We’re creating new client services. With a global network of 700 people in our Sustainability and Climate Change practice, we are a leading advisor on sustainability, climate change and green growth. Consultancy teams from across the PwC Network also get involved in global sustainable development summits such as the Rio+20 event in June 2012 where we share our perspective and experiences with others.
We’re creating new metrics for environmental value. By helping PUMA become the world’s first company to produce an environmental profit and loss account, we helped to establish a reporting milestone that encourages other businesses to connect financial and environmental performance.
We’re working with the UN to develop new ways of calculating the economic value of the world’s ecosystems and integrating these principles into business decision-making. And we’re providing continuing analysis of how the world’s largest companies are responding to climate change through the Carbon Disclosure Project.

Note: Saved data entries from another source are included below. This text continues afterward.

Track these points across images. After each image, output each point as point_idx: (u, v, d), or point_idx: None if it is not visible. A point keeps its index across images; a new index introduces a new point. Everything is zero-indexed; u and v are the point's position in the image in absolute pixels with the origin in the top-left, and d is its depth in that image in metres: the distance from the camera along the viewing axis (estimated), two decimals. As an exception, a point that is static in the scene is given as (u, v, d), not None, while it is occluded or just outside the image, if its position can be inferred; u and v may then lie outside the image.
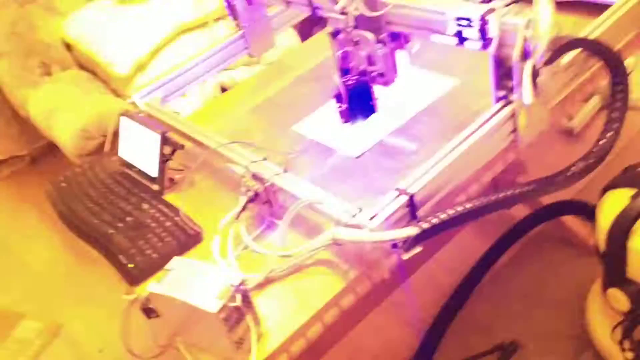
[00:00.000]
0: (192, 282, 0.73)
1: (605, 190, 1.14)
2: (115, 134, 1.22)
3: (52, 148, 2.43)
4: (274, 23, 1.33)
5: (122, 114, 1.14)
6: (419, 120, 1.07)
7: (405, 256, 0.73)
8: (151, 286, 0.74)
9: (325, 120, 1.07)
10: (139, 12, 2.01)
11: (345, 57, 0.97)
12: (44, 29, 2.19)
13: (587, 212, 1.35)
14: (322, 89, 1.26)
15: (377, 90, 1.02)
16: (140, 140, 1.11)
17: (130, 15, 2.02)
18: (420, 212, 0.79)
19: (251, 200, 0.91)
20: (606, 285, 1.09)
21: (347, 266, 0.82)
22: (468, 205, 0.77)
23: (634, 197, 1.01)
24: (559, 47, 0.78)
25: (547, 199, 1.49)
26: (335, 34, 0.96)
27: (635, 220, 0.98)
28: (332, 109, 1.07)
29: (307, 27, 1.68)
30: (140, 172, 1.11)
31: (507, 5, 0.77)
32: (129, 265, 0.92)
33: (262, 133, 1.18)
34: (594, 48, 0.87)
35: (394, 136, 1.05)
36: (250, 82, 1.42)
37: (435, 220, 0.75)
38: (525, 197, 0.81)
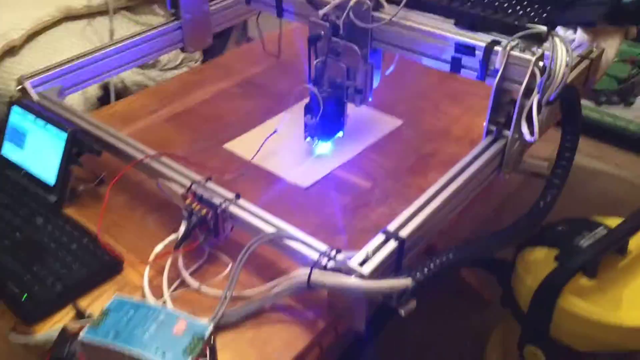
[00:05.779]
0: (145, 329, 0.56)
1: (520, 247, 1.16)
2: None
3: None
4: (214, 20, 1.20)
5: (15, 103, 0.91)
6: (368, 157, 1.00)
7: (403, 312, 0.63)
8: (86, 334, 0.55)
9: (261, 142, 0.95)
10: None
11: (319, 67, 0.87)
12: None
13: (488, 265, 1.37)
14: (254, 106, 1.15)
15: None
16: (35, 137, 0.89)
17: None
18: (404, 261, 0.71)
19: (194, 227, 0.76)
20: (524, 342, 1.09)
21: (313, 315, 0.71)
22: (455, 254, 0.70)
23: (559, 258, 1.03)
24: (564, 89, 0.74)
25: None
26: (313, 41, 0.85)
27: (567, 280, 1.00)
28: (270, 129, 0.96)
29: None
30: (31, 178, 0.89)
31: (513, 39, 0.74)
32: (23, 296, 0.71)
33: (188, 147, 1.02)
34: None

We’re helping create analytical tools for investors. We’ve provided advice and report services to the Carbon Disclosure Project for five years, to help them deliver their aims to provide investors with a unique global view on how the world’s largest companies are responding to climate change.
We’re supporting the creation of new water management methods. PwC is a signatory to the UNGC CEO Water Mandate, a public–private initiative that aims to assist companies in the development, implementation, and disclosure of sustainability policies and practices around water.
We’re creating new sustainable office environments. Many of the firms in the PwC Network have drawn on the skills and expertise of their in-house Infrastructure and Procurement teams. For example, we’ve built 7 More London, a BREEAM outstanding office building for PwC UK, certified as the greenest in London. Other offices that meet environmental ‘gold standard’ or higher are Atlanta, Amsterdam, Frankfurt, Guangzhou, Hong Kong, Prague, Shenzen and Toronto.
We’re calculating our global carbon footprint. Last year, we calculated our carbon footprint for 83% of our operations and many of our local firms used this information to set carbon reduction strategies, including Australia, Czech Republic and the UK. Globally, it is a strategic priority to improve our reporting, including the development of a global carbon footprint methodology for PwC firms – which we will report on in 2013.
“The old way of doing ‘good business’ was based on the principle, ‘the ends justifies the means.’ In the future, good business will invoke ‘the means justifying the ends’. The EP&L can already serve as an important tool to help this shift in commerce, from generating profits with collateral damages to profits with collateral benefits.”